As a normal – more or less – human being, I have a love of the tried and true, the usual, the ordinary, the ho-hum everyday sticking to the schedule or reason or reasoning. Change, good or bad, is to be avoided.

However, occasionally someone or something will work at me enough to lever me out of that state of being: this time it was my browser.

If I didn’t much notice it for the odd search, it was fairly obvious when I changed tabs and even more so when it came to playing the occasional computer game (well, if you believe that you don’t know me!). It was getting to the point that I wasn’t even playing any computer games as simply too slow.

At first I checked my extensions, my add-ons, emptied my desktop trash, my iPhoto trash, and all the other trash cans (and there are a few – why can’t someone develop a communal trash can for the computer so that there is only one place to empty?

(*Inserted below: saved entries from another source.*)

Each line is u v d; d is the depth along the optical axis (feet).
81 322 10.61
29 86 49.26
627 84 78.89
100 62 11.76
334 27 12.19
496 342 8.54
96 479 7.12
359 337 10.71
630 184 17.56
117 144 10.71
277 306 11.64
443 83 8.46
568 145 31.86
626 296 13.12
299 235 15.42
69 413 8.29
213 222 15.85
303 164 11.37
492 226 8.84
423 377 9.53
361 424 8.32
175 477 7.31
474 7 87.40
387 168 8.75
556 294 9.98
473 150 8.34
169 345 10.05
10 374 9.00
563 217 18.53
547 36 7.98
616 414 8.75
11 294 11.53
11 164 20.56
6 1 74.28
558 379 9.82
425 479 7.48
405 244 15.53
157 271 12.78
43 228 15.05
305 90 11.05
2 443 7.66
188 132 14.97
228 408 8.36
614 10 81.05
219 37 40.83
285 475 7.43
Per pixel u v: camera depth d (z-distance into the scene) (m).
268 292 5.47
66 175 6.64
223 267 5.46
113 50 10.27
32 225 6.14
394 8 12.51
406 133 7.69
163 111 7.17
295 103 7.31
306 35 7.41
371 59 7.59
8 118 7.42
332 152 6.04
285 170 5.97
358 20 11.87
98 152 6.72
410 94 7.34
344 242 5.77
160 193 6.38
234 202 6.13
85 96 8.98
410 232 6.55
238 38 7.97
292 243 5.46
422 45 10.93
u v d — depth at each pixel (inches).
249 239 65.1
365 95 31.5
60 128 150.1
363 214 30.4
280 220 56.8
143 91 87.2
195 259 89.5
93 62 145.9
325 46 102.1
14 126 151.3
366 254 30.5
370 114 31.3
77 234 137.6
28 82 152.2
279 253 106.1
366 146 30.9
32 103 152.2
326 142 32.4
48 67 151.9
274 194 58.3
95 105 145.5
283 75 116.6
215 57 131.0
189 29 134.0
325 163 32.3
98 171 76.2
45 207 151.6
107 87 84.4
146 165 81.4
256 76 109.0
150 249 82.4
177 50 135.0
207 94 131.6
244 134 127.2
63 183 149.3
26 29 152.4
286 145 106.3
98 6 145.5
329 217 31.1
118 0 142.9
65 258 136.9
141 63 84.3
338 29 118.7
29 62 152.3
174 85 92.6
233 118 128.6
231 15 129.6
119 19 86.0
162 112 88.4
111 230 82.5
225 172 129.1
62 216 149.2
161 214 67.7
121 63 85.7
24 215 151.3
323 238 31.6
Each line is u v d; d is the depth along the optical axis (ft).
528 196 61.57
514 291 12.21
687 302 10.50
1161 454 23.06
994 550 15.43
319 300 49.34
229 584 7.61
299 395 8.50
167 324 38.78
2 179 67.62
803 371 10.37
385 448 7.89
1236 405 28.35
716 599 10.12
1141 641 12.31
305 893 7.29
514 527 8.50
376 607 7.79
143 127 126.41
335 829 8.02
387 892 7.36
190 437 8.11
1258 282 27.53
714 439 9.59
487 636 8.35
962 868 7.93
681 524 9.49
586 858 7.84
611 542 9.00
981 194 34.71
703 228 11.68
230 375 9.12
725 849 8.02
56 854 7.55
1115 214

Are you listening geeks?). I seriously considered offloading some of my numerous files and it got so bad that I re-started my “I-need-to-get-a-new-computer: which one?” search!

Whilst reading the what to do when your browser is too slow, I read that sometimes simply going back to the original configuration helps: “reset to default”. Oh the trepidations… but finally it was one slow game too many and I thought, what the heck, can’t use it as it is, may as well take a chance.

 I hit that button and lo and behold am back up to my usual scores.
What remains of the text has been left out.